§ Supplied text
-- Opening Marker --

Millotia muelleri is an annual forb; a low-growing herbaceous plant (non-woody stem) that grows, seeds, flowers and dies within a year. Branches are erect and 1–9 cm long, with stems often sprawling and covered in stalked glandular hairs – sometimes also white cottony hairs. The Tasmanian collection is documented at the smaller end of the height range. Leaves at the bottom of the stems are opposite, and upper leaves are alternate. All leaves are linear, 5 – 18 mm long, and also covered with glandular hairs.

Flowers form at the end of branches in compound heads surrounded by a single row of 4 to 5 bracts. The bracts are about 3 mm long and often have purplish clear margins. The flower compounds consist of 3 to 15 bisexual florets, with corollas occurring in colours cream or purplish. Corollas occur in curved tubes of 3 to 4 lobes. They have an achene fruit from 4 to 6 mm long and have a papillated surface, lacking scales, hairs or bristles for dispersal.

M. muelleri germinates from soil-stored seeds, with germination period still unknown. The flowering season is reliant on the timing and intensity of rains in autumn and winter, with a low likelihood of emergence after severe drought. In Tasmania, the bow-flower is known to flower in mid-to-late–October, with a broader range of August to November on the mainland. The germination, growth and flowering of the clustered bow-flower is likely dependent on resource availabilities such as water and bare ground.

There are only two species in the Millotia family in Tasmania (muelleri and tenuifolia), so M. muelleri has high phylogenetic distinctiveness. The curved corollas make create a morphological distinction, and M. muelleri is unlikely to be confused with other species in Tasmania. The other species in the genus is Millotia tenuifolia which has its own distinct, white cottony leaves and flower.

== Distribution and Ecology ==
Millotia muelleri is found in woodland areas in Victoria, New South Wales and South Australia, typically occupying shrublands with sandy soils and rock exposures. In Tasmania, M. muelleri is found in a single location at West Head in the state’s north. This site consists of thin, sandy soil on top of rock plates at the top of a dolerite cliff. Vegetation nearby includes Allocasuarina verticillata (dropping sheoak) and shrubs such as Calytrix tetragona (common fringe myrtle).

-- Closing Marker --

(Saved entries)

-- Opening Marker --

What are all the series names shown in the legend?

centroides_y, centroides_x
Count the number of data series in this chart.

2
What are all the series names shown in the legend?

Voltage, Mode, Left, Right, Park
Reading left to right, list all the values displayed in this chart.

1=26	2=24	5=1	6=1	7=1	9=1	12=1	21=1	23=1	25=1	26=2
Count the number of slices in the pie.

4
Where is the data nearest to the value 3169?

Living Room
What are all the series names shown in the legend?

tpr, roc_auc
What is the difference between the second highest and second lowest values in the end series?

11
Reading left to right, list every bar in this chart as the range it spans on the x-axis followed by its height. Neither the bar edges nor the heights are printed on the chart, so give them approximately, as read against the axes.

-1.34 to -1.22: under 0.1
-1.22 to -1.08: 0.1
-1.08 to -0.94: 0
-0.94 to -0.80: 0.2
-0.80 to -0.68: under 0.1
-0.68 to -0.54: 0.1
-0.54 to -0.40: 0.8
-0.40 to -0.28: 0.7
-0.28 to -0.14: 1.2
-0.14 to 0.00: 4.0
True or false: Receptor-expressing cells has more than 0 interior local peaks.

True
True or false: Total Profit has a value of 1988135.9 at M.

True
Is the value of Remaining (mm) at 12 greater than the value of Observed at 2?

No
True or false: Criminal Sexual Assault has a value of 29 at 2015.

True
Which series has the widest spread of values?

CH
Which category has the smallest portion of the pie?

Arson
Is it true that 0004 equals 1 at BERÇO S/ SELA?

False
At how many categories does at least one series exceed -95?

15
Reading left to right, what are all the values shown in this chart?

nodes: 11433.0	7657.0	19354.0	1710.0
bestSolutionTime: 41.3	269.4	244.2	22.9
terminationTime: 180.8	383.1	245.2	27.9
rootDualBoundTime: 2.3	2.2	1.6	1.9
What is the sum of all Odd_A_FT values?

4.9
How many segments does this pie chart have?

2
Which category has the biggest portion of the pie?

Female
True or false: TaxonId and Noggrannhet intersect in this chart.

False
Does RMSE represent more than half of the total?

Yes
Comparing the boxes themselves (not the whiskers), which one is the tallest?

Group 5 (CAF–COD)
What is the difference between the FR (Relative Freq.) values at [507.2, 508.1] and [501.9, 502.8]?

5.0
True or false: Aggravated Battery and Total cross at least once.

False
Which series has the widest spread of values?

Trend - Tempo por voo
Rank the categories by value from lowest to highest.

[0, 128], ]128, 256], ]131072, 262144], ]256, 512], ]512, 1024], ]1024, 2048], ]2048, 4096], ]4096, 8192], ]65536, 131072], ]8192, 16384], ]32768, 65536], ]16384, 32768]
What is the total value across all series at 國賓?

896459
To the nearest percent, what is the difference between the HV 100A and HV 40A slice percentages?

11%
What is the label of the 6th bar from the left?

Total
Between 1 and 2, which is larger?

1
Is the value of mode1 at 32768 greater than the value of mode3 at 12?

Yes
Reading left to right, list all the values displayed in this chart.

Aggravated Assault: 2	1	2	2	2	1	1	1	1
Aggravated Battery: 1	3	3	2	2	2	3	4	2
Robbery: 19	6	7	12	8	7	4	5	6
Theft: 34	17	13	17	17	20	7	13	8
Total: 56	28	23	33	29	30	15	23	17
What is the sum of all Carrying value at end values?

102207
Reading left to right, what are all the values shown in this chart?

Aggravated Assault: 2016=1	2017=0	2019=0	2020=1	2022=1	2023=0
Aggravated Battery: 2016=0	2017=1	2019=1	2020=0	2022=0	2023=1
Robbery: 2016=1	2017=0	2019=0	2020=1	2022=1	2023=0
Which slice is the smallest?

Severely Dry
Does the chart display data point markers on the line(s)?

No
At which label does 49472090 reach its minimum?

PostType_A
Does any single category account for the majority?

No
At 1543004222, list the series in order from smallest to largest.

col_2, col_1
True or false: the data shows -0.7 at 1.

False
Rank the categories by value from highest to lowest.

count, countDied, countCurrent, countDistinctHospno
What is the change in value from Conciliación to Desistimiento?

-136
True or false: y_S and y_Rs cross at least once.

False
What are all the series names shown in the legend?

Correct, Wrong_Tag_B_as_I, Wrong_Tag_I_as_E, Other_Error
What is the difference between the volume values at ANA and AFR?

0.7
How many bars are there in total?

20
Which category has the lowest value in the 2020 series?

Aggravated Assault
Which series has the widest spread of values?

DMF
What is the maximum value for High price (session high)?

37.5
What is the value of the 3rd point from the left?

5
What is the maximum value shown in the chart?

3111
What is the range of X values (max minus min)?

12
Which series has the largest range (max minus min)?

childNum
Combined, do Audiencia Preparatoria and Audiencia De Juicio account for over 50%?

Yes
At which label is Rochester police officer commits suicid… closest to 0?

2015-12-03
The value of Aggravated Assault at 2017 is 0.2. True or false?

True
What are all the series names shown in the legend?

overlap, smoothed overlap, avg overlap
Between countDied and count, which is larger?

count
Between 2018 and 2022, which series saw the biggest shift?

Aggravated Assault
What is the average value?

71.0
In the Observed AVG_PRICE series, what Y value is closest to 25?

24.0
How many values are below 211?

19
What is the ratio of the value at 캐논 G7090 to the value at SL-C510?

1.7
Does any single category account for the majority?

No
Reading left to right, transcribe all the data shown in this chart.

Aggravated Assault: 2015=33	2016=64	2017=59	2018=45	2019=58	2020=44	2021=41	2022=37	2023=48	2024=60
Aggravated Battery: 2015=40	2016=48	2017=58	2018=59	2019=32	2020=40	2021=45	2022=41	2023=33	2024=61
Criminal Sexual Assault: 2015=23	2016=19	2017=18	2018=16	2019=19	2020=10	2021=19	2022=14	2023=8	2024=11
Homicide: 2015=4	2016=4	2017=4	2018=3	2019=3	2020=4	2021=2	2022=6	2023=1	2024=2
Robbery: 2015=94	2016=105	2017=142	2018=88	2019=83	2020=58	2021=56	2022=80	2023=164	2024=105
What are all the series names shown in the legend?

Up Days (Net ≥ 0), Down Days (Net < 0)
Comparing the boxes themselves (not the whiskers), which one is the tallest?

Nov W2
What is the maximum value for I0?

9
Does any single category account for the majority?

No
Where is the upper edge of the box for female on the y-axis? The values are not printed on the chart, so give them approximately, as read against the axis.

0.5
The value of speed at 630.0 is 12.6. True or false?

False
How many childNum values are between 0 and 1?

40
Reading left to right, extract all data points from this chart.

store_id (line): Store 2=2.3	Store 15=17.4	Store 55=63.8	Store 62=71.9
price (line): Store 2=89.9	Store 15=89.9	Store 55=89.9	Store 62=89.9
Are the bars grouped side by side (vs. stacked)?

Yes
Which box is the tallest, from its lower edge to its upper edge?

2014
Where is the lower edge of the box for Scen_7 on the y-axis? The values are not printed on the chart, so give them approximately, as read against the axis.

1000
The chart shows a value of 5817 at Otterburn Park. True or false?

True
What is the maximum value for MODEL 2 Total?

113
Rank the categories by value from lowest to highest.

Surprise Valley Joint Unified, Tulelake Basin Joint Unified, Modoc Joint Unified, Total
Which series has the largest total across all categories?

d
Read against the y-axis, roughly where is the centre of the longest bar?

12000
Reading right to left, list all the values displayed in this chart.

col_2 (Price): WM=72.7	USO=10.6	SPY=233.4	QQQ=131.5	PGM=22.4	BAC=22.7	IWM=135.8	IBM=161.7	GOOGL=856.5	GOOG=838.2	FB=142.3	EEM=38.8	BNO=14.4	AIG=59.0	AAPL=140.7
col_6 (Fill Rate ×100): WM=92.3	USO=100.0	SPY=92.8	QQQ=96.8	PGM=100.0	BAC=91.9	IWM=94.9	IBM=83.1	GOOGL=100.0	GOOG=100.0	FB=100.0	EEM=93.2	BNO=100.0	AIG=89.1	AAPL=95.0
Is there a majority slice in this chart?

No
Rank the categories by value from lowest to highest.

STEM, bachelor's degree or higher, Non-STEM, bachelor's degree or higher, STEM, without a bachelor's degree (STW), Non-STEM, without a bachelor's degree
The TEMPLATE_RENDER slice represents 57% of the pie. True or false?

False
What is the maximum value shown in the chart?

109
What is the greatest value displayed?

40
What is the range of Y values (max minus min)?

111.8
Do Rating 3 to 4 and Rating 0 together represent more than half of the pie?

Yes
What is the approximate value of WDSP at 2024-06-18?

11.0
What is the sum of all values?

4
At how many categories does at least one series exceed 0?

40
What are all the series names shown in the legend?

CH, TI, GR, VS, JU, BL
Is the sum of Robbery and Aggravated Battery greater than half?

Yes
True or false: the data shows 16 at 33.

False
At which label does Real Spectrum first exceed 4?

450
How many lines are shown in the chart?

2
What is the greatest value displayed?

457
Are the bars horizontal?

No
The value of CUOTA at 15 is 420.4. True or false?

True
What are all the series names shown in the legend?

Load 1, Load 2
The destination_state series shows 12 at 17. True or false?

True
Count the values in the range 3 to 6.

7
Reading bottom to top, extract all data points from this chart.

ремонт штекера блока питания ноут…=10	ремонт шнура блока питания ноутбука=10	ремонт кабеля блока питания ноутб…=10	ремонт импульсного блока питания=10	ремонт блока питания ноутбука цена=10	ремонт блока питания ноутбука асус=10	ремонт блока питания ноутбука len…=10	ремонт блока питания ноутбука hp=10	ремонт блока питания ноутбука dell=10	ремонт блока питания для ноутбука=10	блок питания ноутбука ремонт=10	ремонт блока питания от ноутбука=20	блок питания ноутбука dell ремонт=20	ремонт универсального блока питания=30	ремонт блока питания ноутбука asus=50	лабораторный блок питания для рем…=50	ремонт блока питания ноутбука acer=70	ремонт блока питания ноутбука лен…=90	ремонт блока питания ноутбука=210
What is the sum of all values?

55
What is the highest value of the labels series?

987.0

-- Closing Marker --

§ Task requirements
[1] In the passage on Millotia muelleri, when does the plant flower in Tasmania?
[2] Reproduce word for word the part of the passage on Millotia muelleri starting at "There are only" and ending at "leaves and flower.".
[3] Resume the passage on Millotia muelleri from the point where it stops.

§ Outputs for the tasks
[1] It flowers in mid-to-late October.

[2]
There are only two species in the Millotia family in Tasmania (muelleri and tenuifolia), so M. muelleri has high phylogenetic distinctiveness. The curved corollas make create a morphological distinction, and M. muelleri is unlikely to be confused with other species in Tasmania. The other species in the genus is Millotia tenuifolia which has its own distinct, white cottony leaves and flower.

[3]
It is unlikely to see more than 60 plants in a site of 10 m^{2}, accounting for fluctuation in emergence. There are many adversities that challenge the clustered bow-flower, given the population is small in numbers and extent.

Disturbance: the thin layer of sandy soil and moss that typically homes the M. muelleri is highly vulnerable to physical disturbances such as trampling. M. muelleri has soil stored seeds, and so disturbances to the soil could directly impact germination.

Climate change: due to the species restricting emergence to favourable years of rainfall, the threat of climate change is intense on the species. Small shifts in climate, such as changes in rainfall pattern or intensity, and overall temperatures, can have adverse impacts on M. muelleri, likely restricting emergence and the quality of soil seed storage.

Despite its small population, the clustered bow-flower has some ecological significance in how it provides diversity as a native Australian forb. The species could also be considered as a botanic indicator, with its presence indicating certain soil types and climactic conditions, especially when the plant emerges (rainfall, sandy soil). Although there is still research to be done about pollination and seed dispersal, M. muelleri likely provides nectar and pollen for small native insects, contributing to local food webs.

== Taxonomy ==
Formerly known as Toxanthes muelleri, the Millotia genus is named to honour Claude Millot, a French scientist and historian. The species muelleri was named to honour Ferdinand von Mueller, a German-born Australian botanist who named over 2000 new species.